Earlier this month, the U.S. Supreme Court ruled that cities have the right to sue banks over discriminatory mortgage lending practices under the Fair Housing Act, provided that they can successfully prove that a lender’s actions led to economic losses through lower tax revenues and increased demand for city services.
The court also ruled that the losses must have already occurred – in others words, a complaint can’t be based on the potential for future losses. As such, cities have a pretty high bar in bringing such cases, in that they have to link foreclosures, vacant housing and blight directly to a lender’s violations of the Fair Housing Act.
Now it appears that the first court case related to the Supreme Court’s decision is about to commence, as the City of Philadelphia announced on Monday that it is suing Wells Fargo for alleged discriminatory lending practices against minority borrowers.
Philadelphia’s announcement specifically cites the recent Supreme Court decision, which stems from a lawsuit brought by the City of Miami against Bank of America, Citigroup and Wells Fargo in 2013.

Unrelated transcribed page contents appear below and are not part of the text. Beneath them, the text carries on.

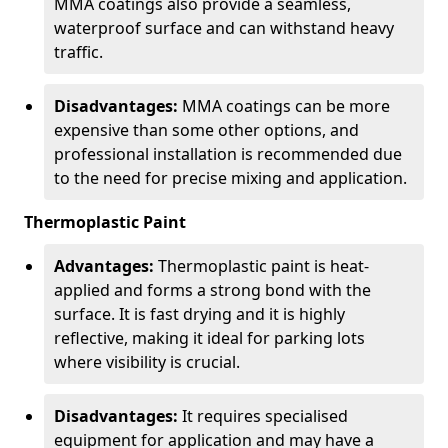
MMA coatings also provide a seamless,
waterproof surface and can withstand heavy
traffic.
Disadvantages:
MMA coatings can be more
expensive than some other options, and
professional installation is recommended due
to the need for precise mixing and application.
Thermoplastic Paint
Advantages:
Thermoplastic paint is heat-
applied and forms a strong bond with the
surface. It is fast drying and it is highly
reflective, making it ideal for parking lots
where visibility is crucial.
Disadvantages:
It requires specialised
equipment for application and may have a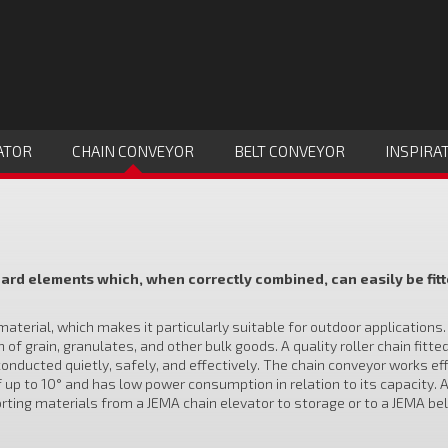
ATOR
CHAIN CONVEYOR
BELT CONVEYOR
INSPIRA
rd elements which, when correctly combined, can easily be fitt
terial, which makes it particularly suitable for outdoor applications
f grain, granulates, and other bulk goods. A quality roller chain fitte
conducted quietly, safely, and effectively. The chain conveyor works ef
f up to 10° and has low power consumption in relation to its capacity. 
rting materials from a JEMA chain elevator to storage or to a JEMA bel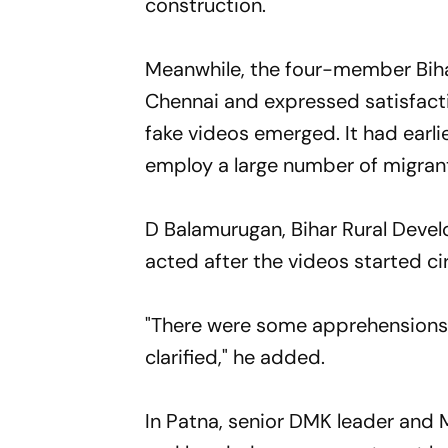
construction.
Meanwhile, the four-member Biha
Chennai and expressed satisfacti
fake videos emerged. It had earli
employ a large number of migrant
D Balamurugan, Bihar Rural Deve
acted after the videos started cir
"There were some apprehensions 
clarified," he added.
In Patna, senior DMK leader and M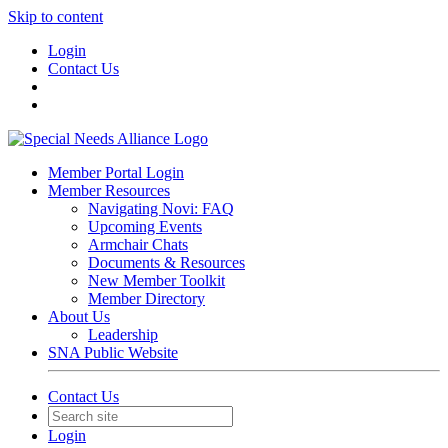
Skip to content
Login
Contact Us
Member Portal Login
Member Resources
Navigating Novi: FAQ
Upcoming Events
Armchair Chats
Documents & Resources
New Member Toolkit
Member Directory
About Us
Leadership
SNA Public Website
Contact Us
Login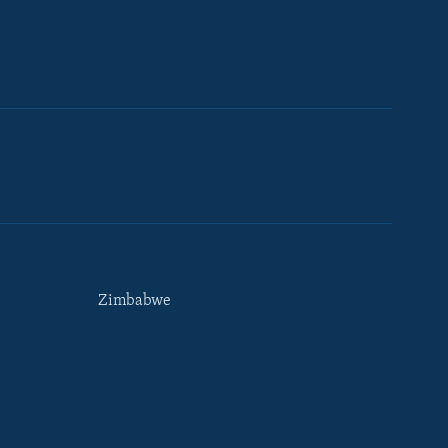
Zimbabwe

In that case, the City of Miami sued the banks in federal court, arguing that they intentionally targeted minority borrowers with riskier loans and then caused a wave of defaults by failing to extend refinancing and loan modifications on fair terms. This led to increased foreclosures and abandoned properties that, in turn, diminished the city’s tax base and increased reliance on fire and police services.
More importantly, the City of Miami suit alleged that the banks were at fault for these foreclosures because they had steered minority borrowers into riskier loan products – including “lender credit” loans, in which a lender pays a borrower’s closing costs in exchange for receiving a loan with a higher interest rate. The city alleged that most of the minority borrowers who were steered into these loans did not realize at the time that the higher interest rate applied to the life of the loan. The city also alleged that the banks had engaged in discrimination because they had sold a disproportionately higher number of higher-cost and higher-risk loans to minorities than they had to non-minorities.
The banks fought Miami’s suit, arguing that the city does not fall within the Fair Housing Act’s “zone of interest” and “aggrieved persons” provisions. The banks also argued that the city could not definitively prove that its losses were related to the alleged Fair Housing Act violations. Initially, a U.S. District Court found in favor of the banks, dismissing the lawsuit. However, on appeal, the U.S. Court of Appeals reversed and found in favor of the city, and the lawsuit was allowed to proceed.
Earlier this month, the U.S. Supreme Court held that Miami is an “aggrieved person” in the case and authorized that it could bring suit under the Fair Housing Act.
On Monday, Philadelphia filed its complaint, which alleges that from 2004 through today, Wells Fargo violated the Fair Housing Act by “steering African-American and Latino borrowers towards high-cost or high-risk loans, even where those borrowers’ credit permitted them to obtain more advantageous loans.” The city further alleges that Wells Fargo was “aware and, in fact, incentivized the marketing of the high-cost or high-risk loans to minorities.”
The suit says that a recent analysis uncovered that 23.3% of loans Wells Fargo made to minorities in Philadelphia were higher-cost and higher-risk, while only 7.6% of loans made to white customers fell in that category.
“The practices of Wells Fargo disproportionately affected minority borrowers here in Philadelphia, and because many of these loans resulted in foreclosures, all neighborhoods throughout the city suffered the harm,” Philadelphia Mayor Jim Kenney says in a statement.
Wells Fargo says it intends to fight the charges.